***** Input records *****

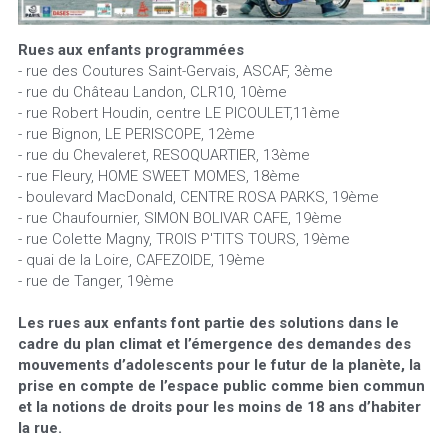
Rues aux enfants programmées
- rue des Coutures Saint-Gervais, ASCAF, 3ème
- rue du Château Landon, CLR10, 10ème
- rue Robert Houdin, centre LE PICOULET,11ème
- rue Bignon, LE PERISCOPE, 12ème
- rue du Chevaleret, RESOQUARTIER, 13ème
- rue Fleury, HOME SWEET MOMES, 18ème
- boulevard MacDonald, CENTRE ROSA PARKS, 19ème
- rue Chaufournier, SIMON BOLIVAR CAFE, 19ème
- rue Colette Magny, TROIS P'TITS TOURS, 19ème
- quai de la Loire, CAFEZOIDE, 19ème
- rue de Tanger, 19ème
Les rues aux enfants font partie des solutions dans le 
cadre du plan climat et l’émergence des demandes des 
mouvements d’adolescents pour le futur de la planète, la 
prise en compte de l’espace public comme bien commun 
et la notions de droits pour les moins de 18 ans d’habiter 
la rue.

*****

Activity
Could you retype exactly the lines above, starting at the line that contains "- rue du Château Landon, CLR10, 10ème" and ending at the line that contains "- rue de Tanger, 19ème", and nothing more?

Response
- rue du Château Landon, CLR10, 10ème
- rue Robert Houdin, centre LE PICOULET,11ème
- rue Bignon, LE PERISCOPE, 12ème
- rue du Chevaleret, RESOQUARTIER, 13ème
- rue Fleury, HOME SWEET MOMES, 18ème
- boulevard MacDonald, CENTRE ROSA PARKS, 19ème
- rue Chaufournier, SIMON BOLIVAR CAFE, 19ème
- rue Colette Magny, TROIS P'TITS TOURS, 19ème
- quai de la Loire, CAFEZOIDE, 19ème
- rue de Tanger, 19ème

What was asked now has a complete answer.